Edited by Peter Fuhring, Louis Marchesano, Rémi Mathis, and Vanessa Selbach
Once considered the golden age of French printmaking, Louis XIV’s reign saw Paris become a powerhouse of print production. During this time, the king aimed to make fine and decorative arts into signs of French taste and skill and, by extension, into markers of his imperialist glory. Prints were ideal for achieving these goals; reproducible and transportable, they fueled the sophisticated propaganda machine circulating images of Louis as both a man of war and a man of culture.
This richly illustrated catalogue features more than one hundred prints from the Getty Research Institute and the Bibliothèque nationale de France in Paris, whose print collection Louis XIV established in 1667. An esteemed international group of contributors investigates the ways that cultural policies affected printmaking; explains what constitutes a print; describes how one became a printmaker; studies how prints were collected; and considers their reception in the ensuing centuries.
A Kingdom of Images is published to coincide with an exhibition on view at the Getty Research Institute from June 18 through September 6, 2015, and at the Bibliothèque nationale de France in Paris from November 2, 2015, through January 31, 2016.
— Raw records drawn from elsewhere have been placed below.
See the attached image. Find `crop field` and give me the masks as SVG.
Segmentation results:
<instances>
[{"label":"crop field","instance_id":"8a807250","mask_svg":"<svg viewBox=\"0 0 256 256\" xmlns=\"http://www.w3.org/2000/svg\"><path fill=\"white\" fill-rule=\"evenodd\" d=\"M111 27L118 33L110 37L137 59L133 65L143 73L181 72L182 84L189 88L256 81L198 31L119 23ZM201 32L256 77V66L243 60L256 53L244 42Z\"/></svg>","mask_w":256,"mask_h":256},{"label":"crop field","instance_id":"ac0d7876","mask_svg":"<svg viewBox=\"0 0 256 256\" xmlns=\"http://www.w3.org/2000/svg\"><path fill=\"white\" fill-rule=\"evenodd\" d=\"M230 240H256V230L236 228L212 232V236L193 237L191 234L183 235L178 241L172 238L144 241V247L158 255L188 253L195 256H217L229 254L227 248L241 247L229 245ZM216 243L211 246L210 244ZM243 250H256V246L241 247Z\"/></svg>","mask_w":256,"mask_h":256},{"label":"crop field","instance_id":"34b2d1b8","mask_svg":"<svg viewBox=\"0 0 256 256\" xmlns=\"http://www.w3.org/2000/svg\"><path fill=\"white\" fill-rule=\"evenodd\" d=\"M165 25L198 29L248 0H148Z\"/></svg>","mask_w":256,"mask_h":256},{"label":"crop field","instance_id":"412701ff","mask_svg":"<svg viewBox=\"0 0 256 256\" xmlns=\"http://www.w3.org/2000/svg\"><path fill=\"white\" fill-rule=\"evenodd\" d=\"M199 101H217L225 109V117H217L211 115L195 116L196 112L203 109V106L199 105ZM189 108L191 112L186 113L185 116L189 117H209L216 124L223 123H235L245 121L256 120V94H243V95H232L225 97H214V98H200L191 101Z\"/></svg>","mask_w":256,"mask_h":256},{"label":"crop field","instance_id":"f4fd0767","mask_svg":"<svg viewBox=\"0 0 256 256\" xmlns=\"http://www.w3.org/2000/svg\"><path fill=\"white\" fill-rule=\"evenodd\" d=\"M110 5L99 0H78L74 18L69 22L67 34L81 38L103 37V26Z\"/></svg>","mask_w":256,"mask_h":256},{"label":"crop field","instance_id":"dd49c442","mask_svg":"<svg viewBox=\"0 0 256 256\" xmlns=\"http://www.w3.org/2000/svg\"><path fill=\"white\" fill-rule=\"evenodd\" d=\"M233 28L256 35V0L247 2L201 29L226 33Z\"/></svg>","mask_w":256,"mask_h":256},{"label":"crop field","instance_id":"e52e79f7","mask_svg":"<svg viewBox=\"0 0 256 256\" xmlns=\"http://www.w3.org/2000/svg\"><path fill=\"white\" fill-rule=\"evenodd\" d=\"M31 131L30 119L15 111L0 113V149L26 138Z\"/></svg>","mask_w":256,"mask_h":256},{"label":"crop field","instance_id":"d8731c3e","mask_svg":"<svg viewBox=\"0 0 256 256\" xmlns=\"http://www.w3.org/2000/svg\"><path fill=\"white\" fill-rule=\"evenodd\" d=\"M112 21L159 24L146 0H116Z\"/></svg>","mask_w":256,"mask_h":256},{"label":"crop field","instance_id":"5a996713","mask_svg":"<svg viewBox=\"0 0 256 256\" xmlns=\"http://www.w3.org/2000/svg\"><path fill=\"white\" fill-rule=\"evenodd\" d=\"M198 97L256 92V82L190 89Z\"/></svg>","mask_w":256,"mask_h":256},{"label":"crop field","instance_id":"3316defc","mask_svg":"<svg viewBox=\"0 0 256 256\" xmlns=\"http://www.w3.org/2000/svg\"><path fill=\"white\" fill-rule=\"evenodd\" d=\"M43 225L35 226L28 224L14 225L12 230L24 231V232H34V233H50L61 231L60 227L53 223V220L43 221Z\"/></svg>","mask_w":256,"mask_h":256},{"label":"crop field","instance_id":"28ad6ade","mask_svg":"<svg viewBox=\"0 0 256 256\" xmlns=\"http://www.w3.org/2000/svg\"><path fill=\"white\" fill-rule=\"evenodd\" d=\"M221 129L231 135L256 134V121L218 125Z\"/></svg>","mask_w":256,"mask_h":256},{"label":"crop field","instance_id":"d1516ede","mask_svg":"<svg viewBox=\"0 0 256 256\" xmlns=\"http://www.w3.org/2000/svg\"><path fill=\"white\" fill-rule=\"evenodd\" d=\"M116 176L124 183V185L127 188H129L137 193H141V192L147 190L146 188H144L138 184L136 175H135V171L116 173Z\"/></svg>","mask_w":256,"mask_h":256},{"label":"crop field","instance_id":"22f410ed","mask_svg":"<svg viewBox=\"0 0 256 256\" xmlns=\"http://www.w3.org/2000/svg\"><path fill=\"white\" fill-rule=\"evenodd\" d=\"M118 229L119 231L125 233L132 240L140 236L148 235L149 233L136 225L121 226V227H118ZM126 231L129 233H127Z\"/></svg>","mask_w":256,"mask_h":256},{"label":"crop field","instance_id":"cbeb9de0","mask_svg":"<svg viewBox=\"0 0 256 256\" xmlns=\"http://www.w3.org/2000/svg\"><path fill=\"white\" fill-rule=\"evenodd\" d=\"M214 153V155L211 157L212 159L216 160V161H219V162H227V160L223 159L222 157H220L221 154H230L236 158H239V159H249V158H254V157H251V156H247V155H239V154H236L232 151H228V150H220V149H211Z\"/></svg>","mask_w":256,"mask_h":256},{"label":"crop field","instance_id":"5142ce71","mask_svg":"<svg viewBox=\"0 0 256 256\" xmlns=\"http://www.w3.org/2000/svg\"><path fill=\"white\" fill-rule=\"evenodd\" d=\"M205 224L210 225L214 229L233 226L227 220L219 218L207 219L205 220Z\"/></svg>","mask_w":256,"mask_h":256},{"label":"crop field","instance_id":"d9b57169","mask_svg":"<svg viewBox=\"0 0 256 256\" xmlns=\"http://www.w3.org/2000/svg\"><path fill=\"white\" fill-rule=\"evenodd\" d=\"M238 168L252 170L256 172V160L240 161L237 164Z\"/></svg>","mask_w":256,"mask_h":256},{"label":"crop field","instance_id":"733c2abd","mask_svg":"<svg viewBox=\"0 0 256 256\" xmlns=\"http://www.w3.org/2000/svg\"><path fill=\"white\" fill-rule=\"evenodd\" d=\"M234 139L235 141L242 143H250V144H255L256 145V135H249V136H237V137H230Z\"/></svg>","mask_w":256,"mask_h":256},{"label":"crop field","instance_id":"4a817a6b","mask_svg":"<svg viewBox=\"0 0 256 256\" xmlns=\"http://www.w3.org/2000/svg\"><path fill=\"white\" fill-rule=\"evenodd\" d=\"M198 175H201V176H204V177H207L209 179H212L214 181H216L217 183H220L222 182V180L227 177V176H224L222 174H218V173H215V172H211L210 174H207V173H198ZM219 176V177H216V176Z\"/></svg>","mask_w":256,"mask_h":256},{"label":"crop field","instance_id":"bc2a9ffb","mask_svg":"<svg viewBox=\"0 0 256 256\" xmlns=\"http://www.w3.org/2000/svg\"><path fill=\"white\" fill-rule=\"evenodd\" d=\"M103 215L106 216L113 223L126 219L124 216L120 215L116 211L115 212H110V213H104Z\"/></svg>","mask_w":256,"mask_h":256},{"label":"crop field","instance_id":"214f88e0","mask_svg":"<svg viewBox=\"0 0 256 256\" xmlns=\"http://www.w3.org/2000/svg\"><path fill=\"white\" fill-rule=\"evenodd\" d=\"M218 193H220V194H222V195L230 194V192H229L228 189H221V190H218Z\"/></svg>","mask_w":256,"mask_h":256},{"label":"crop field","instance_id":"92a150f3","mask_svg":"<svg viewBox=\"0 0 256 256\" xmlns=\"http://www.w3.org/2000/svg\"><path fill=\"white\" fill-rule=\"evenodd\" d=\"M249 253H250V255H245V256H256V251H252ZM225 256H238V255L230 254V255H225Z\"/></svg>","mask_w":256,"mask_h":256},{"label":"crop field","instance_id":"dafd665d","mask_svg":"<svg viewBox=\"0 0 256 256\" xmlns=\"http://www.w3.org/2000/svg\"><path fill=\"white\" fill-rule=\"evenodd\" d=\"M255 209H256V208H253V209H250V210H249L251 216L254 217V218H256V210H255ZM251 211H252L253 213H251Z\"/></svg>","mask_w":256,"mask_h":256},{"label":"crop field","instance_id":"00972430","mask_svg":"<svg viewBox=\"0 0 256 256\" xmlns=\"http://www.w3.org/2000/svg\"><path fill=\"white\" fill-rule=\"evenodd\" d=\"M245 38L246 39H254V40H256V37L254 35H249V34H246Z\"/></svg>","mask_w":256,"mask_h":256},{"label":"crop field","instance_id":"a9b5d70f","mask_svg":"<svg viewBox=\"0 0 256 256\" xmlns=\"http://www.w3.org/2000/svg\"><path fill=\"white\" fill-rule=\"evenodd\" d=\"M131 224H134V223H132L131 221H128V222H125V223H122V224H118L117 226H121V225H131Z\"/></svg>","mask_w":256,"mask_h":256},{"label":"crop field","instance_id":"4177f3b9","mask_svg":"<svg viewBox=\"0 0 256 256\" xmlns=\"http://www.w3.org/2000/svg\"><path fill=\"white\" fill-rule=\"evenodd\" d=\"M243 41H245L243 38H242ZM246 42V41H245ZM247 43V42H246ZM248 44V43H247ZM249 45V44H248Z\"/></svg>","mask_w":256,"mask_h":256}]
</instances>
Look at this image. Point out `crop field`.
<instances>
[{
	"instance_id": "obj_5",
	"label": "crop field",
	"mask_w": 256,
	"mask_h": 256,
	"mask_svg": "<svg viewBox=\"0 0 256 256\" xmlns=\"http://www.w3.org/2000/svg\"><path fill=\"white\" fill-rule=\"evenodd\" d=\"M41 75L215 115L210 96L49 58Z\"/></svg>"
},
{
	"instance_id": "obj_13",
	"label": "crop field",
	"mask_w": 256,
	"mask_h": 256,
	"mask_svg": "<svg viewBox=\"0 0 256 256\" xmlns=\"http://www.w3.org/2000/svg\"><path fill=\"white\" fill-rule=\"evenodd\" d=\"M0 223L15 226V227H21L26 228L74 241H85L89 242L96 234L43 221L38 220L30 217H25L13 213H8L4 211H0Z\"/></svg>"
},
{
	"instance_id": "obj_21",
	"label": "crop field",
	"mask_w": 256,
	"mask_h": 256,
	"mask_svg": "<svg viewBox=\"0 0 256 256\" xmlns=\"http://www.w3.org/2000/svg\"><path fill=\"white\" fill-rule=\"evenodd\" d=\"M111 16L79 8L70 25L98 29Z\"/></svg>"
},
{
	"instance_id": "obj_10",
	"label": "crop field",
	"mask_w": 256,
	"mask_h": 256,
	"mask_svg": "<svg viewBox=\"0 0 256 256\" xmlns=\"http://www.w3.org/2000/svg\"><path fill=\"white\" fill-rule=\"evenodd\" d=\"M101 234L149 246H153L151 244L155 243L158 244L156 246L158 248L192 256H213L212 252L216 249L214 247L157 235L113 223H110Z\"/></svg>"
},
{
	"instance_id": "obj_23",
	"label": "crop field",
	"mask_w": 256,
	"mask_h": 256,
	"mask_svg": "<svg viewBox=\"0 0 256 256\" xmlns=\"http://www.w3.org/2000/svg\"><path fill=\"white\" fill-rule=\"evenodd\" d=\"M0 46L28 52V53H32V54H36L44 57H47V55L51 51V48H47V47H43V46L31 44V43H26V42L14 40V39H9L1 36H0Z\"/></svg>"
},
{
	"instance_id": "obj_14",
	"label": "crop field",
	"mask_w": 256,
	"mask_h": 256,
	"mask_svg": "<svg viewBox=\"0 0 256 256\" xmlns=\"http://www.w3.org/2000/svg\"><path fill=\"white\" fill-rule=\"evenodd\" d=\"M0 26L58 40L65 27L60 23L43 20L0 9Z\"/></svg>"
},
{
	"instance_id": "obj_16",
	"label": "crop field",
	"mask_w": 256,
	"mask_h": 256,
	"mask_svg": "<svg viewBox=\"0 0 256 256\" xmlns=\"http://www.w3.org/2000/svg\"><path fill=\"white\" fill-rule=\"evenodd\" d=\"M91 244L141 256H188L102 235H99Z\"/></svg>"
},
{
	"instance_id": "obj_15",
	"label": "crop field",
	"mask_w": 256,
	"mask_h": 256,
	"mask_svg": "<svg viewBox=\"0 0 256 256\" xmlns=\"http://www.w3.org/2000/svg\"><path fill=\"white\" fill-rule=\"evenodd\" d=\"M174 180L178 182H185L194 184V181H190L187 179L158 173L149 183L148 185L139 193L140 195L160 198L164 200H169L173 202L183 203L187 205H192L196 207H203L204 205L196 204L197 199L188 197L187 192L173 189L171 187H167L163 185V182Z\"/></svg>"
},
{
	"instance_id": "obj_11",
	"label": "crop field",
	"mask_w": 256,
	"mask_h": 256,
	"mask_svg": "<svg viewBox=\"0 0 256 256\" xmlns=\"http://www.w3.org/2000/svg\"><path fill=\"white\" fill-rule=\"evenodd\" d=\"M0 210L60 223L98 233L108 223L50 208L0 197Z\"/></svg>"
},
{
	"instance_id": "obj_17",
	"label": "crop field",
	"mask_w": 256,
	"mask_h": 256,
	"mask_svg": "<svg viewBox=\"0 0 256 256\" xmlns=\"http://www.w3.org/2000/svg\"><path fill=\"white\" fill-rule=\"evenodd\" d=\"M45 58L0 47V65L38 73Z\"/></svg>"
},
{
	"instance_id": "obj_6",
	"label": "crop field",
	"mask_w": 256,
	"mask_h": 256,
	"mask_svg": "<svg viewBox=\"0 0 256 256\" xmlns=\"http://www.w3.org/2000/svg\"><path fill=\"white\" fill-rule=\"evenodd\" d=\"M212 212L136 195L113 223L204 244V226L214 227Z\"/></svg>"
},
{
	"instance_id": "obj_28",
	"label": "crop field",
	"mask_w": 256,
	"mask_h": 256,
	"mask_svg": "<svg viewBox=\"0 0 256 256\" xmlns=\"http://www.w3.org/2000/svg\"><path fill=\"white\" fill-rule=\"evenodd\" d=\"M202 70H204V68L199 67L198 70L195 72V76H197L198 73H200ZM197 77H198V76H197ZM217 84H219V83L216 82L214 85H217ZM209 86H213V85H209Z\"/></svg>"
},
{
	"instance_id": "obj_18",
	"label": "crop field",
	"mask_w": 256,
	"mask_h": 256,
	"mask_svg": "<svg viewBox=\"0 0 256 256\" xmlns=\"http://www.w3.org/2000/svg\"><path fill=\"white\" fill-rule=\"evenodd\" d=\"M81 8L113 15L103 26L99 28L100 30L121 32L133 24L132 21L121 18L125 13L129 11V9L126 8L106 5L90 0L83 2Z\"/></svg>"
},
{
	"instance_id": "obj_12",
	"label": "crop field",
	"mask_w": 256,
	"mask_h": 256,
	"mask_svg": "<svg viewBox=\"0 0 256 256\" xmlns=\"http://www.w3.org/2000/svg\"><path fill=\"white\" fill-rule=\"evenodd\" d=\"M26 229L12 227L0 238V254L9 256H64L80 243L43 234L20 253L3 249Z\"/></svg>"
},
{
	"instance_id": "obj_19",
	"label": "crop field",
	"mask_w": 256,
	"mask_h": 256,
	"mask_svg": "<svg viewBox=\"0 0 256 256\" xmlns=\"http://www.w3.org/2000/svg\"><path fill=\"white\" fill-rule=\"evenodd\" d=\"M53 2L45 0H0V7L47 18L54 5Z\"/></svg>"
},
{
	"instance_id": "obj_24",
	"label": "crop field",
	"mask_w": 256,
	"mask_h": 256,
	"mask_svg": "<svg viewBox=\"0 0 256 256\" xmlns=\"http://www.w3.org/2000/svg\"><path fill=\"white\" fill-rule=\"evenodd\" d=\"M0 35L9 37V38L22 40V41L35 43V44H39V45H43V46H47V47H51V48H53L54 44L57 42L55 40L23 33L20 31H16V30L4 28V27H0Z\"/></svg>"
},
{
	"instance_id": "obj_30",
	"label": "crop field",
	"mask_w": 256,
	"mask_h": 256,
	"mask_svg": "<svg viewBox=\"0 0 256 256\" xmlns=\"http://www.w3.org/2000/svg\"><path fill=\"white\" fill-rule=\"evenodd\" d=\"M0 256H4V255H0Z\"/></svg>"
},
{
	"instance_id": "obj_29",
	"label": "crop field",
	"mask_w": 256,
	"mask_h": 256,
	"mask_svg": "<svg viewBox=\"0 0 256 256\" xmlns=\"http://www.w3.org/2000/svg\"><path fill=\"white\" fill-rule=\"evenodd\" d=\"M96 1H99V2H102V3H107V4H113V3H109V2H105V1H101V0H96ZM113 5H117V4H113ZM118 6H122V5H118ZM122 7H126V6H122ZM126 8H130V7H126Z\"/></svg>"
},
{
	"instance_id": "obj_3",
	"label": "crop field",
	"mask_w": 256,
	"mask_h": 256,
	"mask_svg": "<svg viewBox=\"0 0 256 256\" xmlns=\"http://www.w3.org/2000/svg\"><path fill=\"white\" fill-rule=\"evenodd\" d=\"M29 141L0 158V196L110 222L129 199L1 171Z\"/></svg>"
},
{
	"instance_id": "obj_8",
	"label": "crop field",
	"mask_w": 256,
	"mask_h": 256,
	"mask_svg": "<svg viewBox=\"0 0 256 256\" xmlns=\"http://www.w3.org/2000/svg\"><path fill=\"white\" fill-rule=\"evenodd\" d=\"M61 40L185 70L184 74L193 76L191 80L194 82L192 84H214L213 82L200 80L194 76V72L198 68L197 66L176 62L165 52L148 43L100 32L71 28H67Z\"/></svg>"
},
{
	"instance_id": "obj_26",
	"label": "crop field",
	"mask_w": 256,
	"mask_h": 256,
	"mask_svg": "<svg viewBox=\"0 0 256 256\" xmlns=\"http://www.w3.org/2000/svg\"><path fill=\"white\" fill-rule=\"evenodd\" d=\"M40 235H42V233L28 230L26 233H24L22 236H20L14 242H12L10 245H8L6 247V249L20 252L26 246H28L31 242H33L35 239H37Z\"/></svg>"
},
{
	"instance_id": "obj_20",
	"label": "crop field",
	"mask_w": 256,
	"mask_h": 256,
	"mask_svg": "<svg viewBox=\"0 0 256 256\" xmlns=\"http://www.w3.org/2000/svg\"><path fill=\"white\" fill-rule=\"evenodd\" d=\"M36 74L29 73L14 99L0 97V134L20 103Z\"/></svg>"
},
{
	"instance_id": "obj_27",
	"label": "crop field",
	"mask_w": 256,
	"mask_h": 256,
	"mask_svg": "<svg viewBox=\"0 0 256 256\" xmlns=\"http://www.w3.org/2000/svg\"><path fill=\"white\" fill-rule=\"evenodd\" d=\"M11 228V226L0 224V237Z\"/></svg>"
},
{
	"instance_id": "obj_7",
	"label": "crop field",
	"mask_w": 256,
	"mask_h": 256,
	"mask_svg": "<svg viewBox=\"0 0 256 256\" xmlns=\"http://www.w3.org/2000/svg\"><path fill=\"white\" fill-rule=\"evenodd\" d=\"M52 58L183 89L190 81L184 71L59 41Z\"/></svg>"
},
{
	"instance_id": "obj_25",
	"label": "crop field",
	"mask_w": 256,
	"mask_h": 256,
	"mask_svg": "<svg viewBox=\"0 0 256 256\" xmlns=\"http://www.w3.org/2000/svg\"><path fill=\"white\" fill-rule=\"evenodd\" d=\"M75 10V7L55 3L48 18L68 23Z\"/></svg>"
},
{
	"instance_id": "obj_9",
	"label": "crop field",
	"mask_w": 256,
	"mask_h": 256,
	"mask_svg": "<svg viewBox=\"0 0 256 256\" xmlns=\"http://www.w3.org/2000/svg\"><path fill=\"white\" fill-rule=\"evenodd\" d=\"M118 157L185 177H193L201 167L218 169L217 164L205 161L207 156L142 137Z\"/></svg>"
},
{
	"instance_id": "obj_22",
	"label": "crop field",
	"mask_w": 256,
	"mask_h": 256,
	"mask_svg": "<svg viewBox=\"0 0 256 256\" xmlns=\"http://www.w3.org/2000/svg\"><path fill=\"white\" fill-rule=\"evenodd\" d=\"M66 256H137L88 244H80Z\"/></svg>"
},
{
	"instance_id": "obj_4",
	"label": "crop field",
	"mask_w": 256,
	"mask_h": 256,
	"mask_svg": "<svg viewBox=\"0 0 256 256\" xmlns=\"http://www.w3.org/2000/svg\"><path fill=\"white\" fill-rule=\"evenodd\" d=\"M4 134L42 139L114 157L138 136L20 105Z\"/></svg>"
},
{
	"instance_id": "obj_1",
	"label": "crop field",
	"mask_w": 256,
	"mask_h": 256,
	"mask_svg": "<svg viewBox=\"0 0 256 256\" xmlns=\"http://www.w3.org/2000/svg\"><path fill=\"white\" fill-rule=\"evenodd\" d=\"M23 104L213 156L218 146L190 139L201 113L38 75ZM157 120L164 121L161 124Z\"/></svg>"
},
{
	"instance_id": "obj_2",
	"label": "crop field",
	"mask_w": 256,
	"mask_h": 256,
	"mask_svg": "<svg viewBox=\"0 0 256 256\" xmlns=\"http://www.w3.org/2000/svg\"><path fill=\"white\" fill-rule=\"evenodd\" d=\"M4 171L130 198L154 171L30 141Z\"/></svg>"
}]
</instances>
Peter Fuhring works at the Fondation Custodia, Paris, where he is in charge of Frits Lugt’s Marques de collections de dessins & d’estampes. Louis Marchesano is curator of prints and drawings at the Getty Research Institute. Rèmi Mathis and Vanessa Selbach are curators of seventeenth-century prints in the dèpartement des Estampes et de la Photographie at the Bibliothèque nationale de France in Paris, where Vanessa Selbach is also head of the Rèserve and old master prints service.
“…much more than an exhibition catalogue . . . . the best introduction available to this period of French printmaking.”
—The Burlington Magazine
“An essential resource for those interested in the history of France, kingship, or prints and a valuable read for anyone who enjoys exploring the past.”